As shown in fig. 3, the double-layer salient-pole Halbach permanent magnet 2 comprises axial magnetizing permanent magnets 4 and tangential magnetizing permanent magnets 5 which are arranged in a staggered mode. The widths of the axial magnetizing permanent magnet 4 and the tangential magnetizing permanent magnet 5 are different, and the width of the axial magnetizing permanent magnet 4 is larger than that of the tangential magnetizing permanent magnet 5. The arrow direction in fig. 3 is a magnetic conduction direction, the magnetic conduction direction is sequentially and repeatedly arranged according to the arrow direction in the figure, the three-dimensional size of the space is determined according to the design requirement of the motor, and a traveling wave magnetic field which is approximate to sine is generated in the air gap. The yoke 1 can further restrict the path of the magnetic field and reduce the distribution of the leakage magnetic flux.

Fig. 4 is a schematic view of a top view structure of the permanent magnet linear synchronous motor, and it can be seen that the segmented coreless long stator winding 3 is located between the double-layer salient pole Halbach permanent magnets 2 on both sides.

The above embodiments are merely examples and do not limit the scope of the present invention. These embodiments may be implemented in other various manners, and various omissions, substitutions, and changes may be made without departing from the technical spirit of the present invention.

Claims (8)

1. The utility model provides a segmentation no iron core long stator permanent magnetism linear synchronous motor for track traffic, is including laying the stator winding on the track and installing the active cell on rail train, its characterized in that, stator winding for segmentation no iron core long stator winding (3), the active cell include on-vehicle permanent magnet structure and be fixed in yoke (1) in the on-vehicle permanent magnet structure outside, on-vehicle permanent magnet structure be two-sided double-deck salient Halbach permanent magnet structure.

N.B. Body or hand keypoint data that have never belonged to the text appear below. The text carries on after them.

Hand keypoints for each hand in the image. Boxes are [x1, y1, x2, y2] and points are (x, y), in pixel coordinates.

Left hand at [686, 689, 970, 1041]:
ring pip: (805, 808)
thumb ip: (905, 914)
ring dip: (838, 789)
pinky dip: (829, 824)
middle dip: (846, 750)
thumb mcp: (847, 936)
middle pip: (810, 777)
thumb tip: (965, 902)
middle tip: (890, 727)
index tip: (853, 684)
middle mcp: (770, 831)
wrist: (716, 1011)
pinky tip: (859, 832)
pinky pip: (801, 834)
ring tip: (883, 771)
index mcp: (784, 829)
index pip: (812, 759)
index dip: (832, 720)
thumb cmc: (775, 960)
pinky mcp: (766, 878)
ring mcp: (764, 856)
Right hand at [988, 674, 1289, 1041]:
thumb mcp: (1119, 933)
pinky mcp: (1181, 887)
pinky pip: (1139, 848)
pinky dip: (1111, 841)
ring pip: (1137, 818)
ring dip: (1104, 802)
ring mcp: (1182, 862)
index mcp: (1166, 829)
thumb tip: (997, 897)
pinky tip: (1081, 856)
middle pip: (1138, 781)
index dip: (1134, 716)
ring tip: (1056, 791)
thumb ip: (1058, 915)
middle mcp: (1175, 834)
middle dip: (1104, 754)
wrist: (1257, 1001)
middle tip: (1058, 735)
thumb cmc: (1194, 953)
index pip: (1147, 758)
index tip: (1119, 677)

2. The segmented coreless long-stator permanent magnet linear synchronous motor for rail transit according to claim 1, wherein the iron yoke (1) is a rectangular tubular structure with an open lower end.

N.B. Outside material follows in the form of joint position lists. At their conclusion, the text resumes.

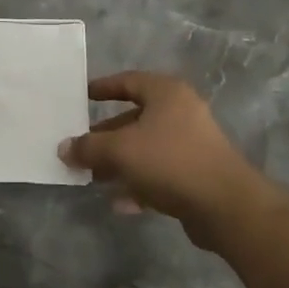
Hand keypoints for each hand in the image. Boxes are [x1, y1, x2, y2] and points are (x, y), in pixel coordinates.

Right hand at [59, 71, 269, 249]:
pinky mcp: (196, 175)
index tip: (80, 97)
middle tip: (79, 148)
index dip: (102, 88)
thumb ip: (88, 147)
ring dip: (118, 163)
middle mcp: (181, 113)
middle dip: (105, 136)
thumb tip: (64, 148)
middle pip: (134, 119)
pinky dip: (139, 184)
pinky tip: (120, 204)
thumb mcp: (120, 150)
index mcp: (166, 93)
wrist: (225, 206)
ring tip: (92, 178)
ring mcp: (191, 144)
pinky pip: (159, 174)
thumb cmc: (170, 161)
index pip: (128, 81)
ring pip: (145, 149)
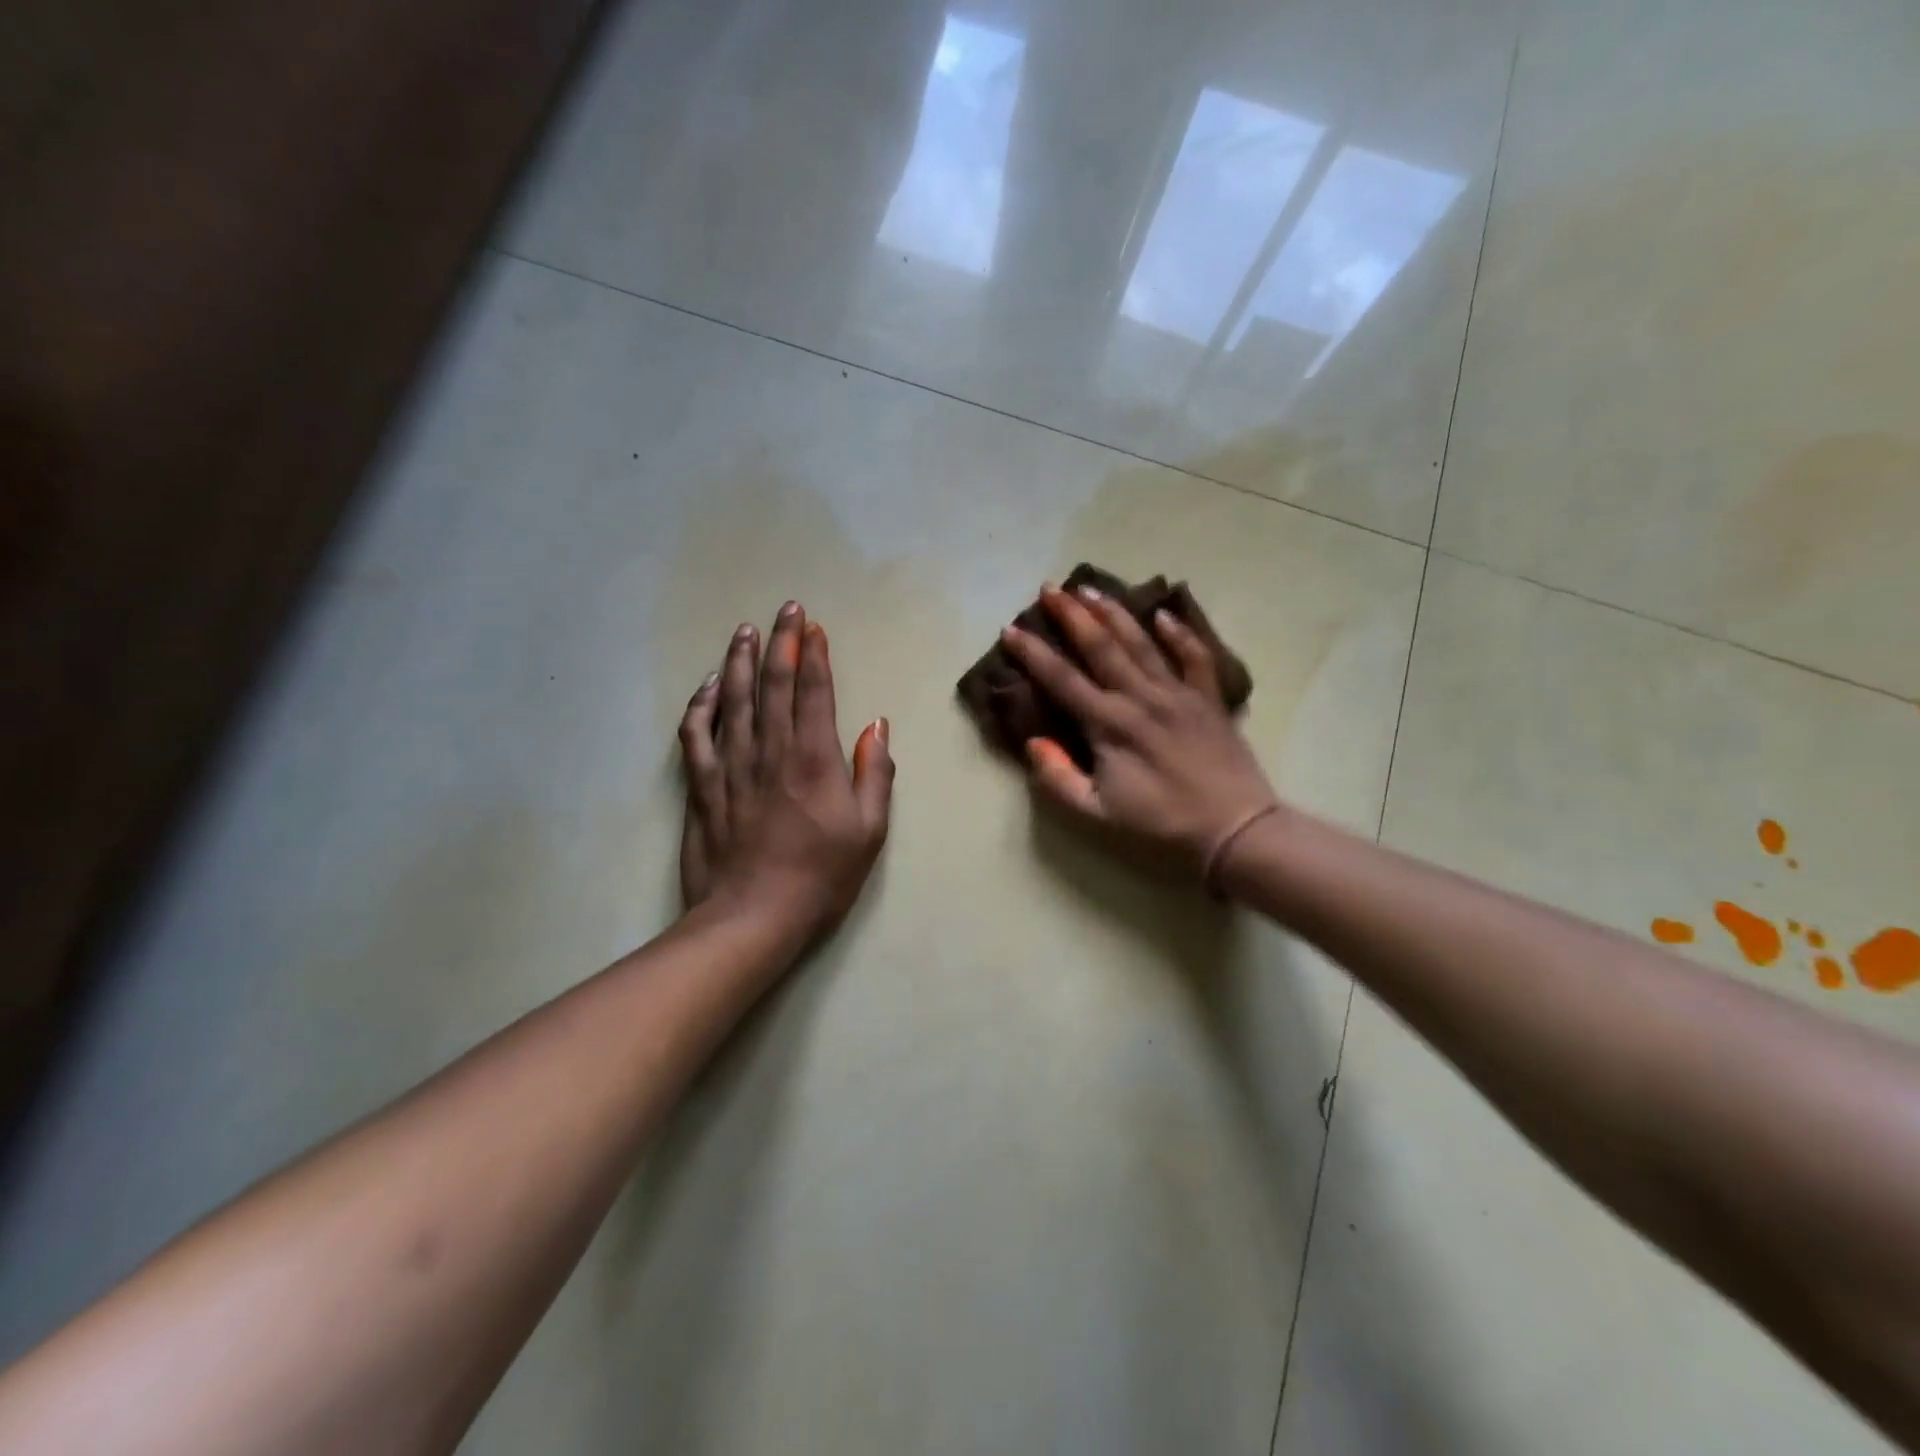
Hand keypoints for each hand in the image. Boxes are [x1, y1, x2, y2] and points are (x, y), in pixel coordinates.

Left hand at [679, 602, 893, 938]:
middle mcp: (770, 751)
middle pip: (772, 684)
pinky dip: (701, 705)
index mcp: (814, 760)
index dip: (813, 655)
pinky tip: (708, 686)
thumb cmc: (821, 877)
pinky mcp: (702, 786)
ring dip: (740, 661)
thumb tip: (877, 726)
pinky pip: (696, 734)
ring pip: (733, 699)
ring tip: (744, 631)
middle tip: (785, 610)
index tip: (812, 627)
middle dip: (780, 643)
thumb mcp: (869, 832)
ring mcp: (731, 766)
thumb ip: (875, 774)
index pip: (812, 692)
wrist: (752, 918)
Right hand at [1000, 584, 1279, 881]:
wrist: (1233, 826)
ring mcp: (1177, 692)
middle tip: (1050, 588)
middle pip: (1100, 646)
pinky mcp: (1207, 697)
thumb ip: (1058, 778)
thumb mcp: (1097, 812)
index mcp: (1109, 724)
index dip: (1033, 653)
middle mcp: (1140, 697)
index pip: (1062, 679)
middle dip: (1072, 615)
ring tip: (1090, 588)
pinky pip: (1194, 656)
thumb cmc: (1161, 822)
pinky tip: (1164, 614)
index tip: (1011, 629)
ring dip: (1113, 613)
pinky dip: (1180, 633)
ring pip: (1141, 642)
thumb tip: (1033, 742)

3. the segmented coreless long-stator permanent magnet linear synchronous motor for rail transit according to claim 2, wherein the double-side double-layer salient-pole Halbach permanent magnet structure comprises double-layer salient-pole Halbach permanent magnets (2) symmetrically fixed on inner side walls of two sides of an iron yoke (1), and when the motor is formed, the stator winding is located between the two double-layer salient-pole Halbach permanent magnets (2) and a gap is reserved.

4. The segmented coreless long-stator permanent magnet linear synchronous motor for rail transit according to claim 3, wherein the double-layer salient-pole Halbach permanent magnet (2) comprises axial magnetizing permanent magnets (4) and tangential magnetizing permanent magnets (5) which are arranged in a staggered mode.

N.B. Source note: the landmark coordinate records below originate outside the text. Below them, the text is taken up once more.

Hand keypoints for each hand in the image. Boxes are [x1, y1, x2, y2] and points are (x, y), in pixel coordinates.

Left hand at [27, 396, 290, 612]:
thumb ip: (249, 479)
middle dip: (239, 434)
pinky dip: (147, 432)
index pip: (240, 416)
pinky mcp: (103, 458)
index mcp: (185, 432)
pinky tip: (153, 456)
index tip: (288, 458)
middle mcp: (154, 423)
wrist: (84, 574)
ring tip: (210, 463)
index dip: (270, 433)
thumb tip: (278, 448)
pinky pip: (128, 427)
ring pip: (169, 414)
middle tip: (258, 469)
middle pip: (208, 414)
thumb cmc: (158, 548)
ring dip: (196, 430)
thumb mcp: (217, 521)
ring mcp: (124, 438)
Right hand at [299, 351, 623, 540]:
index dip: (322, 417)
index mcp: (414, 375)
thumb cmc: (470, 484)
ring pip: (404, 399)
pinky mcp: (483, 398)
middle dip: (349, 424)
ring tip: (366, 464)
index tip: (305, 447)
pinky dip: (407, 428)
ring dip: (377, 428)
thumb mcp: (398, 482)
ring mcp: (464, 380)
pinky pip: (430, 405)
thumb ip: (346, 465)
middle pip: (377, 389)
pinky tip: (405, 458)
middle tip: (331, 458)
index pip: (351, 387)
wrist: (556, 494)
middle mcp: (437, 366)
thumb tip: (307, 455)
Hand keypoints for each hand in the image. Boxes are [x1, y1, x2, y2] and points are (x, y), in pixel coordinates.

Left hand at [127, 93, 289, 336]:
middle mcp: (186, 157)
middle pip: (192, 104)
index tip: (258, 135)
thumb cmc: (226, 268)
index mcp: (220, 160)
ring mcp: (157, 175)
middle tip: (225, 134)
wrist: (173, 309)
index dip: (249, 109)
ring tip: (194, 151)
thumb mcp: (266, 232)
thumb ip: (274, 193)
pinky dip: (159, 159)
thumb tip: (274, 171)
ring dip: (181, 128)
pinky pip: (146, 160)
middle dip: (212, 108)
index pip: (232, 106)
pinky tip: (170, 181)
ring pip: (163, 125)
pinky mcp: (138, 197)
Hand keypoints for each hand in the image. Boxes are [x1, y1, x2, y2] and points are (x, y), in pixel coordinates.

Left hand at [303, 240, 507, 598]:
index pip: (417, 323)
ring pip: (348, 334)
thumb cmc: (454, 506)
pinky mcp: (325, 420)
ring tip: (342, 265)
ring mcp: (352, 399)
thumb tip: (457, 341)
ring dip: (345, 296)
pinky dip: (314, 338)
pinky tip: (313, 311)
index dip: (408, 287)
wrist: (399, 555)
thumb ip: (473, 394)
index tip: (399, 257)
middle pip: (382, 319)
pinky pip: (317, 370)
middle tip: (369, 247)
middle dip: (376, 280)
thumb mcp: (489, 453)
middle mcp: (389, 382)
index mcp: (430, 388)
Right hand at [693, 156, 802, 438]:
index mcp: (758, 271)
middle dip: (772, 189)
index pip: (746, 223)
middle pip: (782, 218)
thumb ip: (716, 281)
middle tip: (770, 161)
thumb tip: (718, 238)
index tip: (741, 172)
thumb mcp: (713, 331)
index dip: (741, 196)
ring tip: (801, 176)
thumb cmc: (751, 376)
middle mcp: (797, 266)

5. The segmented coreless long-stator permanent magnet linear synchronous motor for rail transit according to claim 4, wherein the widths of the axial magnetizing permanent magnet (4) and the tangential magnetizing permanent magnet (5) are different, and the width of the axial magnetizing permanent magnet (4) is larger than that of the tangential magnetizing permanent magnet (5).

6. The segmented coreless long stator permanent magnet linear synchronous motor for rail transit according to claim 1, wherein the segmented coreless long stator winding (3) includes a phase a coil winding, a phase B coil winding and a phase C coil winding which are repeatedly arranged in order.

7. the segmented coreless long-stator permanent magnet linear synchronous motor for rail transit according to claim 6, wherein the phase A coil winding, the phase B coil winding and the phase C coil winding are provided with the same coil winding mounting grooves, and the coil windings are respectively arranged in the coil winding mounting grooves.

8. The segmented coreless long-stator permanent magnet linear synchronous motor for rail transit as claimed in claim 7, wherein the coil winding is a winding using a concentric winding method.